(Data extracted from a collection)
--*--
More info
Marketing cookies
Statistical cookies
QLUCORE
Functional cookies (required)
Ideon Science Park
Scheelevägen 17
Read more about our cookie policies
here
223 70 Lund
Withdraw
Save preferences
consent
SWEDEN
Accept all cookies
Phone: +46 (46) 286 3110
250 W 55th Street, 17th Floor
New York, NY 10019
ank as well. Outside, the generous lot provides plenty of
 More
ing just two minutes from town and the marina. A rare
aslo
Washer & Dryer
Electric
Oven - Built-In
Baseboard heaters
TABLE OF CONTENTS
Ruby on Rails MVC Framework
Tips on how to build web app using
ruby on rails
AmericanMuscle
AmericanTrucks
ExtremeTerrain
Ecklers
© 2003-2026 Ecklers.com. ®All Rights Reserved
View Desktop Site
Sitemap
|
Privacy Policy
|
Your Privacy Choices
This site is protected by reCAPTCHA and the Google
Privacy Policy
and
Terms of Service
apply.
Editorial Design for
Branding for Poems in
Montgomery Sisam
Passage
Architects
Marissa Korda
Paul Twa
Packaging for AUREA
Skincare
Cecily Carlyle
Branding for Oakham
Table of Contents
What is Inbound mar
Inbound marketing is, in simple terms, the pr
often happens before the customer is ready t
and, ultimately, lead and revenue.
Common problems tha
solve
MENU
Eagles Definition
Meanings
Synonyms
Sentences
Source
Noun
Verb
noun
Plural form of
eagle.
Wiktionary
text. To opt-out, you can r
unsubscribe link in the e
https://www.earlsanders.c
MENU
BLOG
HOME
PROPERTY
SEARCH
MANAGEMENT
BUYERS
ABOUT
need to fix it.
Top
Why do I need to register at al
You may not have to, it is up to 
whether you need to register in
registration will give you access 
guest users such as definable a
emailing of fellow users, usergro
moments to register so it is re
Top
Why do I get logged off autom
--*--
* **REQUIRED ACTION**
Output the data exactly, in full.

* **YOUR RESPONSE**
More info
Marketing cookies
Statistical cookies
QLUCORE
Functional cookies (required)
Ideon Science Park
Scheelevägen 17
Read more about our cookie policies
here
223 70 Lund
Withdraw
Save preferences
consent
SWEDEN
Accept all cookies
Phone: +46 (46) 286 3110
250 W 55th Street, 17th Floor
New York, NY 10019
ank as well. Outside, the generous lot provides plenty of
 More
ing just two minutes from town and the marina. A rare
aslo
Washer & Dryer
Electric
Oven - Built-In
Baseboard heaters
TABLE OF CONTENTS
Ruby on Rails MVC Framework
Tips on how to build web app using
ruby on rails
AmericanMuscle
AmericanTrucks
ExtremeTerrain
Ecklers
© 2003-2026 Ecklers.com. ®All Rights Reserved
View Desktop Site
Sitemap
|
Privacy Policy
|
Your Privacy Choices
This site is protected by reCAPTCHA and the Google
Privacy Policy
and
Terms of Service
apply.
Editorial Design for
Branding for Poems in
Montgomery Sisam
Passage
Architects
Marissa Korda
Paul Twa
Packaging for AUREA
Skincare
Cecily Carlyle
Branding for Oakham
Table of Contents
What is Inbound mar
Inbound marketing is, in simple terms, the pr
often happens before the customer is ready t
and, ultimately, lead and revenue.
Common problems tha
solve
MENU
Eagles Definition
Meanings
Synonyms
Sentences
Source
Noun
Verb
noun
Plural form of
eagle.
Wiktionary
text. To opt-out, you can r
unsubscribe link in the e
https://www.earlsanders.c
MENU
BLOG
HOME
PROPERTY
SEARCH
MANAGEMENT
BUYERS
ABOUT
need to fix it.
Top
Why do I need to register at al
You may not have to, it is up to 
whether you need to register in
registration will give you access 
guest users such as definable a
emailing of fellow users, usergro
moments to register so it is re
Top
Why do I get logged off autom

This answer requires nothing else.